The polls in Scotland have closed. We may know later tonight or maybe tomorrow whether the Scots voted for independence from the UK. The ballot asks a simple question: “Should Scotland be an independent country?”
I’ve been reading about Scottish independence, and it seems the view from London that is that independence would doom the Scots to a horrible economic collapse. Steve Forbes writes: “Both Scotland and the remnants of the UK will be poorer. Capital will flee Scotland. London will get hit as well,” and “The break-up of Great Britain would encourage all the forces of chaos, terrorism and aggression and set a terrible precedent.” So, apparently, if Scotland forms its own country through the democratic process, the terrorists win. I don’t know, but we’ll find out soon.

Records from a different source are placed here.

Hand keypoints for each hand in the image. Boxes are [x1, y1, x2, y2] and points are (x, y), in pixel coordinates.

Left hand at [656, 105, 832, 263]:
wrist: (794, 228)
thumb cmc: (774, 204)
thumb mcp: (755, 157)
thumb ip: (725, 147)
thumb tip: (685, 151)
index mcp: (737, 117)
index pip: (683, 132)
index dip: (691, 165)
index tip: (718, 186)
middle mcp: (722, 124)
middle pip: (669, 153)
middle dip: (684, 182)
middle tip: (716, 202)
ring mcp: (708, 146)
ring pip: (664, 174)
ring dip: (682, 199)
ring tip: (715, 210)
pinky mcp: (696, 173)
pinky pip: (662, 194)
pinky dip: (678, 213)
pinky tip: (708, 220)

Yesterday the US House of Representatives voted to authorize the arming of moderate, non-jihadist Syrian rebels. The vote was tacked onto a spending bill to fund the federal government and it passed 273 to 156. As you know, this was legislation of the utmost importance because we have heard repeatedly that if the US doesn’t stop ISIS, they will come over here and chop our heads off and kill us all. The Senate will likely take it up in December, maybe.
Why the delay? Well, after spending pretty much all of August and the beginning of September on vacation, the House of Representatives is taking a Congressional recess, adjourning until after the midterm election. That means the House won’t return to session until November 12, the week after Election Day, or almost two months from now. And now they’re leaving DC after just 8 days since their last vacation, so they can campaign to keep their jobs, which apparently consists of campaigning to keep their jobs.

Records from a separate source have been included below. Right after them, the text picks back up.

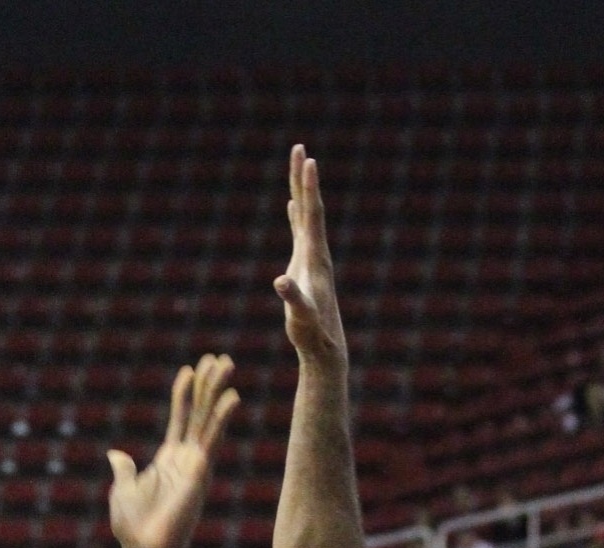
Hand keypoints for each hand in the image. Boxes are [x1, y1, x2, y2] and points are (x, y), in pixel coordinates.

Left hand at [107, 355, 238, 547]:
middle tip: (218, 359)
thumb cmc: (134, 527)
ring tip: (226, 363)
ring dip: (217, 391)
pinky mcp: (200, 471)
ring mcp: (196, 464)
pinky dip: (221, 417)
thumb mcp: (123, 490)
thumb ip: (124, 470)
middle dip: (208, 385)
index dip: (184, 394)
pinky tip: (232, 396)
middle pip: (199, 413)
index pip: (179, 419)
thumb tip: (115, 455)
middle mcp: (186, 459)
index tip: (189, 370)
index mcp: (168, 460)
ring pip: (208, 419)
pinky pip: (212, 438)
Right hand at [275, 145, 346, 364]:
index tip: (308, 161)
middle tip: (299, 147)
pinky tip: (293, 202)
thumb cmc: (311, 333)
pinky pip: (300, 230)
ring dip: (302, 188)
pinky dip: (296, 213)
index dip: (310, 189)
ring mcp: (311, 256)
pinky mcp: (304, 265)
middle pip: (311, 207)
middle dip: (304, 177)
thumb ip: (292, 298)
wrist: (324, 344)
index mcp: (316, 258)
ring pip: (306, 215)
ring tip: (298, 162)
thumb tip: (279, 282)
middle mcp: (316, 251)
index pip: (313, 216)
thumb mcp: (301, 317)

Maybe all these threats of terrorism are a bit overblown, after all it would be pretty tough to defeat the US, and the reason is because we are now armed to the teeth. The Associated Press reports that school police departments across the US have taken advantage of free military surplus gear, stocking up on mine-resistant armored vehicles, grenade launchers and scores of M16 rifles. The surplus program has come under scrutiny following the police response to protesters in Ferguson Missouri. It has become common practice to hand out surplus weapons to law enforcement agencies; kind of a menacing peace dividend.
And now we learn that at least 26 school districts are loading up on weaponry. Federal records show schools in Florida, Georgia, Kansas, Michigan, Nevada, Texas and Utah obtained surplus military gear. At least six California districts have received equipment. But now, cooler heads prevail, and the Los Angeles unified school district has been thinking about the appropriateness of the weaponry, and so they have decided to return to the Pentagon three grenade launchers. They’ll keep the mine resistant armored vehicles and the M-16s.
No word yet on what they plan to do with the tactical nukes.